Aside from actual doctoring, an emergency room physician must also know how to delegate authority and work with the various members of the ER staff. Nurses, technicians, and staff all play a vital role in an emergency room and all look to the attending physician for guidance. For example, once the ER doctor has determined that a patient is not in immediate danger, he may delegate the patient's care to one of the nurses in the ER or may order a technician to complete diagnostic tests on the patient.
A good emergency room physician should also know how to contact most of the specialists in the area, in case something comes in that he or she can't treat.
Bedside manner is also important. Most people who are in the ER are usually very upset -- patients and families. A good doctor can reassure people and their loved ones that they know what they're doing and the patient is being treated appropriately. I've seen ER docs who are really good at this, and some who have all the bedside manner of a zombie.
An ER doctor is often going to be the first MD to put hands on a patient, and that person needs to be able to gain a patient's trust, and also to treat that person appropriately.

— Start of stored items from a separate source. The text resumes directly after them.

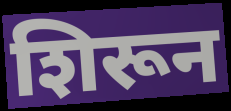
शिरून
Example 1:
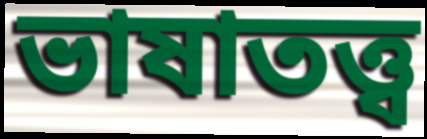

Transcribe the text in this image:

ভাষাতত্ত্ব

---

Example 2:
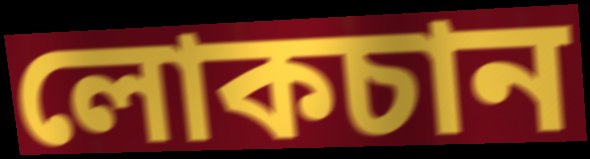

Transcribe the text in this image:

লোকচান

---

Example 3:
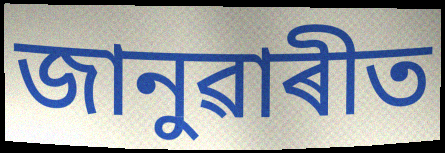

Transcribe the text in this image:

জানুৱাৰীত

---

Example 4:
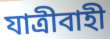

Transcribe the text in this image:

যাত্ৰীবাহী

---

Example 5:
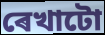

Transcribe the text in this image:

ৰেখাটো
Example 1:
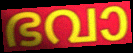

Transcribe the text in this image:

ഭവാ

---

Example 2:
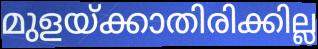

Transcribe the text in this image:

മുളയ്ക്കാതിരിക്കില്ല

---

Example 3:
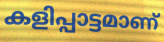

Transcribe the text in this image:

കളിപ്പാട്ടമാണ്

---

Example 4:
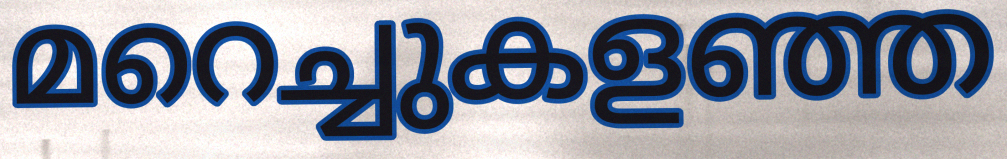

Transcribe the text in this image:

മറെച്ചുകളഞ്ഞ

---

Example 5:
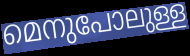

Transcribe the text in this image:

മെനുപോലുള്ള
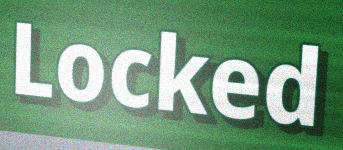
Locked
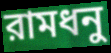
রামধনু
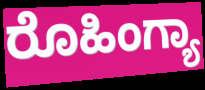
ರೊಹಿಂಗ್ಯಾ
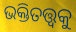
ଭକ୍ତିତତ୍ତ୍ୱକୁ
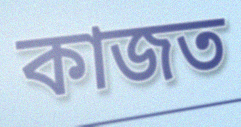
কাজত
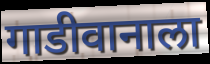
गाडीवानाला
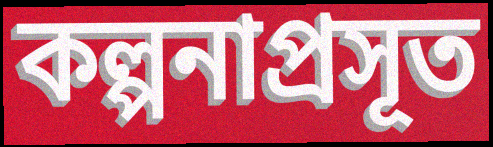
কল্পনাপ্ৰসূত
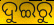
ଦୁଇରୁ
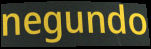
negundo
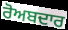
ਰੋਅਬਦਾਰ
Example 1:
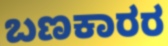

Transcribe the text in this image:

ಬಣಕಾರರ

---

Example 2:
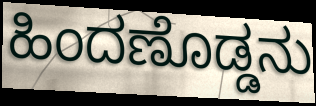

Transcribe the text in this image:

ಹಿಂದಣೊಡ್ಡನು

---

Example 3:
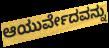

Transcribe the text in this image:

ಆಯುರ್ವೇದವನ್ನು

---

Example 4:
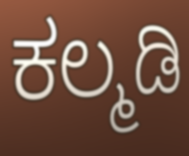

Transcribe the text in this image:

ಕಲ್ಮಡಿ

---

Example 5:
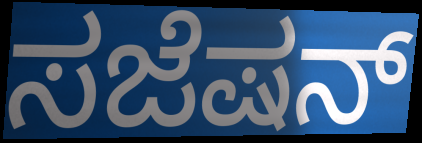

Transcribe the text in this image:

ಸಜೆಷನ್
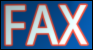
FAX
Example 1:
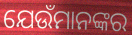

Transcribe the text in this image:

ଯେଉଁମାନଙ୍କର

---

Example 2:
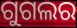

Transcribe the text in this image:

ଗୁଗଲର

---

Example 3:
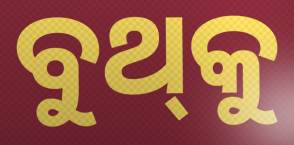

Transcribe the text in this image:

ବୁଥ୍‌କୁ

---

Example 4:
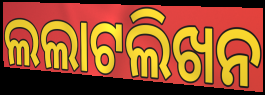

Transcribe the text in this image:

ଲଲାଟଲିଖନ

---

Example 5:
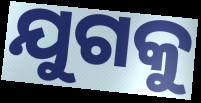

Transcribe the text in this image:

ଯୁଗକୁ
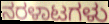
ನರಳಾಟಗಳು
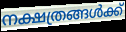
നക്ഷത്രങ്ങൾക്ക്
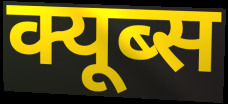
क्यूब्स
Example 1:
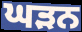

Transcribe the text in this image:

ਘੜਨ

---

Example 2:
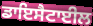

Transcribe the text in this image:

ਡਾਇਸੈਟਾਈਲ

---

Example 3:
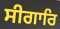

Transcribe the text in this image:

ਸੀਗਾਰਿ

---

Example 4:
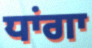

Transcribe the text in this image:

ਧਾਂਗਾ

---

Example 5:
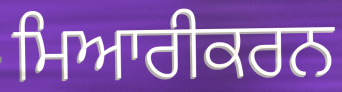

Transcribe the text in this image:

ਮਿਆਰੀਕਰਨ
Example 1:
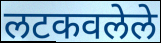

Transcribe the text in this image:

लटकवलेले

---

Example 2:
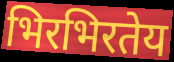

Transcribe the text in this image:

भिरभिरतेय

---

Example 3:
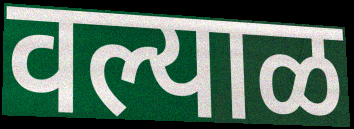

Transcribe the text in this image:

वल्याळ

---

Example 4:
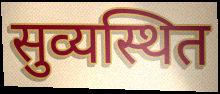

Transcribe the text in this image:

सुव्यस्थित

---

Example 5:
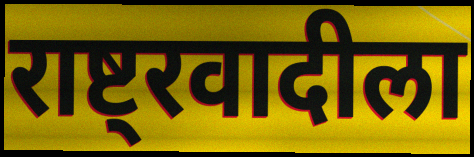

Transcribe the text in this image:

राष्ट्रवादीला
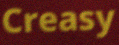
Creasy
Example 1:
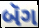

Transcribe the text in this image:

બૅગ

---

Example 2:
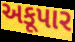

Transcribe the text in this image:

અકૂપાર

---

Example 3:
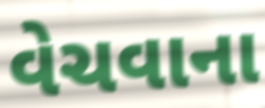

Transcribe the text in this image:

વેચવાના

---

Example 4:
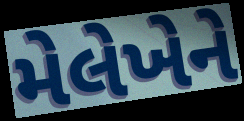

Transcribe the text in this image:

મેલેખેને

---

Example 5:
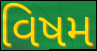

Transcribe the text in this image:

વિષમ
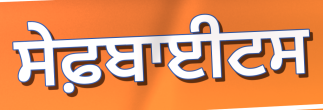
ਸੇਫ਼ਬਾਈਟਸ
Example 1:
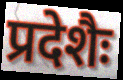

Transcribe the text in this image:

प्रदेशैः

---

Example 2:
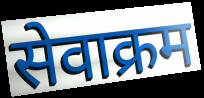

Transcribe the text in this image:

सेवाक्रम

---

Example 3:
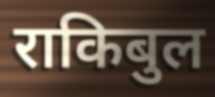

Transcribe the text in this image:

राकिबुल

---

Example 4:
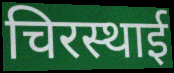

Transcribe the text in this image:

चिरस्थाई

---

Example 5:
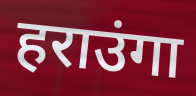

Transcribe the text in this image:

हराउंगा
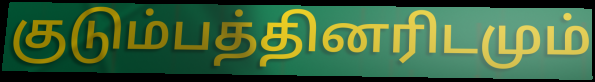
குடும்பத்தினரிடமும்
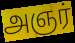
அஞர்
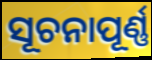
ସୂଚନାପୂର୍ଣ୍ଣ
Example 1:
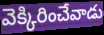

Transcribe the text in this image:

వెక్కిరించేవాడు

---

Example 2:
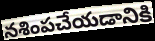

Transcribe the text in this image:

నశింపచేయడానికి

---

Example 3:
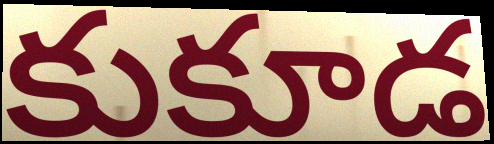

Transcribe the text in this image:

కుకూడ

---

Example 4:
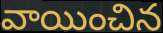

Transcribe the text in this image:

వాయించిన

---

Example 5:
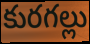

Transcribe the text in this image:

కురగల్లు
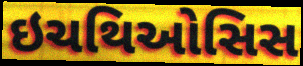
ઇચથિઓસિસ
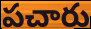
పచారు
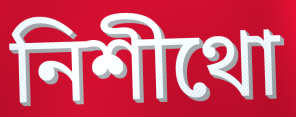
নিশীথো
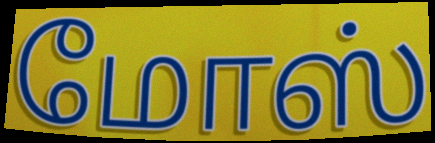
மோஸ்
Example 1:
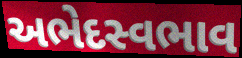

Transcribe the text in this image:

અભેદસ્વભાવ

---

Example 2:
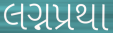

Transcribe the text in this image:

લગ્નપ્રથા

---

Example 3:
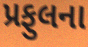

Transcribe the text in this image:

પ્રફુલના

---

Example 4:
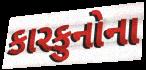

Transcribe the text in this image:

કારકુનોના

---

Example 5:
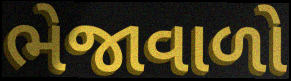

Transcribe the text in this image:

ભેજાવાળો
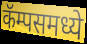
कॅम्पसमध्ये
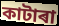
কাটাৰা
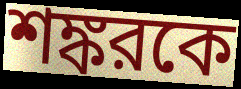
শঙ্করকে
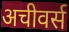
अचीवर्स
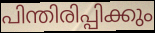
പിന്തിരിപ്പിക്കും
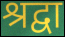
श्रद्वा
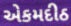
એકમદીઠ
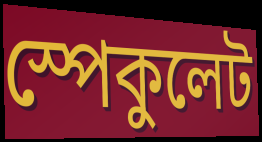
স্পেকুলেট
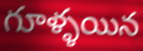
గూళ్ళయిన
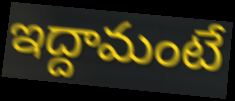
ఇద్దామంటే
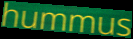
hummus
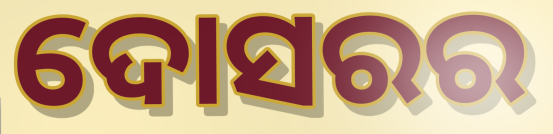
ଦୋସରର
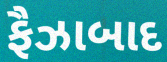
ફૈઝાબાદ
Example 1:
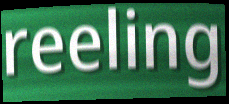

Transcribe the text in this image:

One important skill an emergency room physician needs is to know when to admit a patient and when to send someone home.
I found my mom on her den floor. She was hallucinating and couldn't walk, where she had been fine the day before. We called an ambulance and got her to the ER. The doctor checked her over, determined nothing was wrong and sent her home. She was still hallucinating.
We ended up taking her back the same night and staying in the ER all night. She saw a neurologist who said she may have had a stroke that just wasn't showing up on the CT scan. I think that's the most likely explanation. She spent five weeks in rehab after that.